For the last three months, taking slower rides (15-17 mph on average) with my wife, I’ve had to learn how to cycle slower and doing so has presented some interesting challenges. Two weeks into riding a bike, almost from the start, I learned to spin at an 85-100 rpm cadence. I learned as a kid, as most kids do, to mash whatever gear I was in, however once I clipped my shoes into my pedals, which kept my feet square on the pedals, and got some lift on the back stroke (and started talking to the owner of the local bike shop) spinning was possible and began to make sense.
From there cycling was all speed all of the time. My easy efforts were only slightly slower than my hard efforts (only 2 mph slower) so I never had time to really concentrate on what went on at slower speeds. Now, cycling with my wife and trying to match her pace (and even her cadence at times which is slower, 60-70 rpm), my eyes have been opened to a three-dimensional understanding of spinning. All too often we can get stuck in our own little world of “how stuff works”. I have spent quite a bit of time in that boat but re-learning how to ride efficiently with my wife added another dimension to how I look at cycling.
First, because I am comfortable with spinning at a faster tempo (it doesn’t wear me out in the least), I can tell you that two different aspects of speed change with a higher cadence:
A) If you spin in a specific gear at 60-70, if you downshift one gear (easier) and pick up the cadence to 90-100, your speed will increase. Riding like this also, once you get used to it, takes a lot less energy and force on the pedals.
B) Once you become accustomed to that higher cadence, that gear you were cranking in to hit 15 mph at 60 rpm will require less force to pedal at 90 rpm than it did at 60. This means, literally, that you will be able to go faster with less effort – in the exact same gear that used to max you out.
I have found, on several occasions, that I can tax my legs at 16.5 mph if I match my wife’s cadence – and in a gear lower (easier) than I spin easily in on my normal recovery rides. If I downshift and revert back to my normal cadence, I can match her pace but without taxing my legs in the least. That second part though, that’s the tough one to impress upon those who want to get faster. It’s hard to grasp because as a noob, you’re going to think, “how can pushing a gear that I’m already having a tough time pushing for my 16 mph average be easier if I spin faster“?

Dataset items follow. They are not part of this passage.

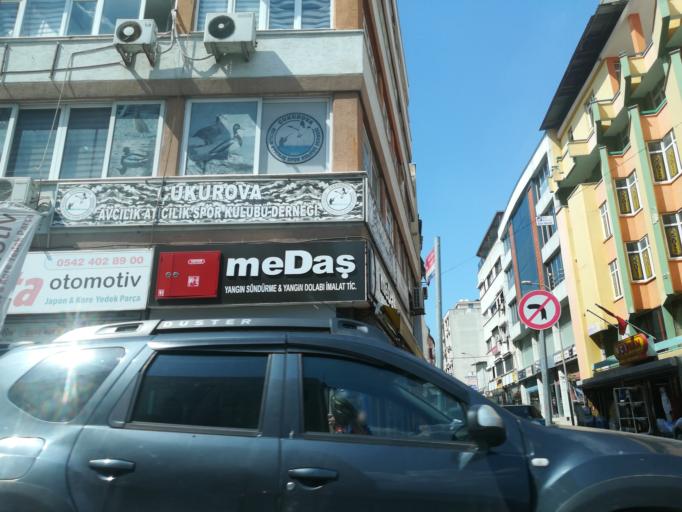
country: TR
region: Adana
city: Adana
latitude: 36.9851
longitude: 35.3297
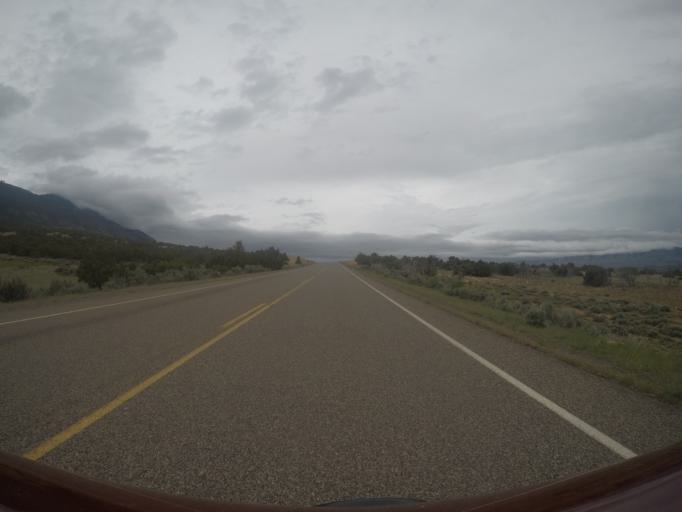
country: US
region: Wyoming
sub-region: Big Horn County
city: Lovell
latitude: 45.0910
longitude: -108.2507
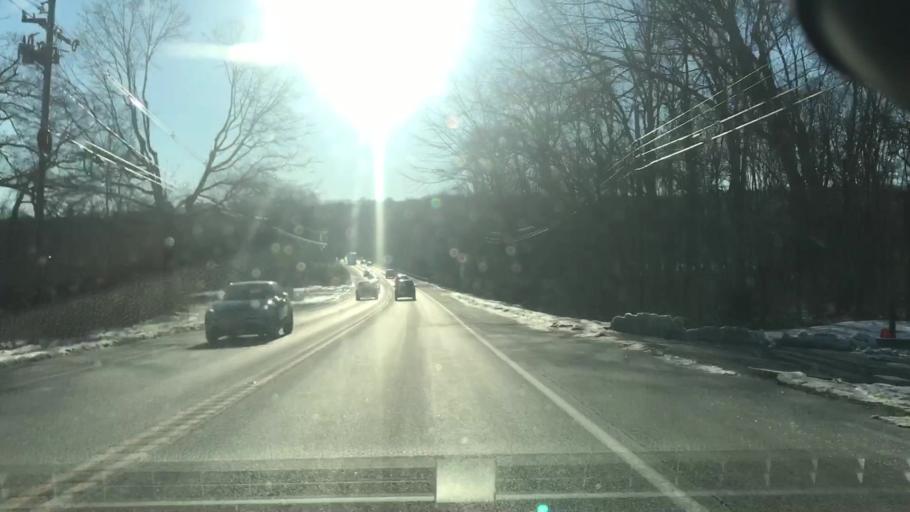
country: US
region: New Jersey
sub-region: Morris County
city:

It absolutely is easier once you get used to the 90 cadence. Noobs and speed challenged cyclists everywhere, know this: Going from a 60-70 cadence to a 90-100 is. free. speed. Kind of. Look at it this way: That gear you’re grinding at 60 rpm, at 90, is as much as 1-1/2 mph faster. That means if your average is 16.5 mph and you bump your cadence up, you’ll be pushing 18 and with less effort than you did that 16.5. It’s the honest to God truth.
Unfortunately, rockin’ a high cadence is not the perfect answer, if it is pretty awesome… Aerodynamics throw a wrench into the works.
Still, more speed is more speed and if you want to be fast, spinning rather than mashing is an easy way to get a good bounce. Don’t take my word for it, try it yourself. Take three weeks to get used to spinning at 90 rpm or better, in one gear easier than you’re used to. After those three weeks, go back to that gear and spin it up to 90 and you’ll see first hand exactly what I’ve been attempting to describe in this post.
I have previously heard spinning described in the realm of lifting weights: If you curled 80 pounds, how many reps could you do? Five, ten, maybe fifteen? Now, if you curled just the bar, how many reps could you do? You could go for probably a half hour and quit out of boredom before your arms gave out. While that principle very much applies to cycling, spinning is much more effective and efficient than the weight lifting analogy.
Spin ladies and gentlemen, and if you don’t know how to, learn to. Buy a cadence computer if you must, or simply count how many times your left (or right) foot bottoms out in ten seconds and multiply by six (or fifteen and multiply by four). I started this on a trainer and checked at different times in my winter workouts so I could be certain that I was holding close to a 90 cadence. After a winter of keeping that tempo on a trainer, I tore it up the next spring. Good luck and happy spinning.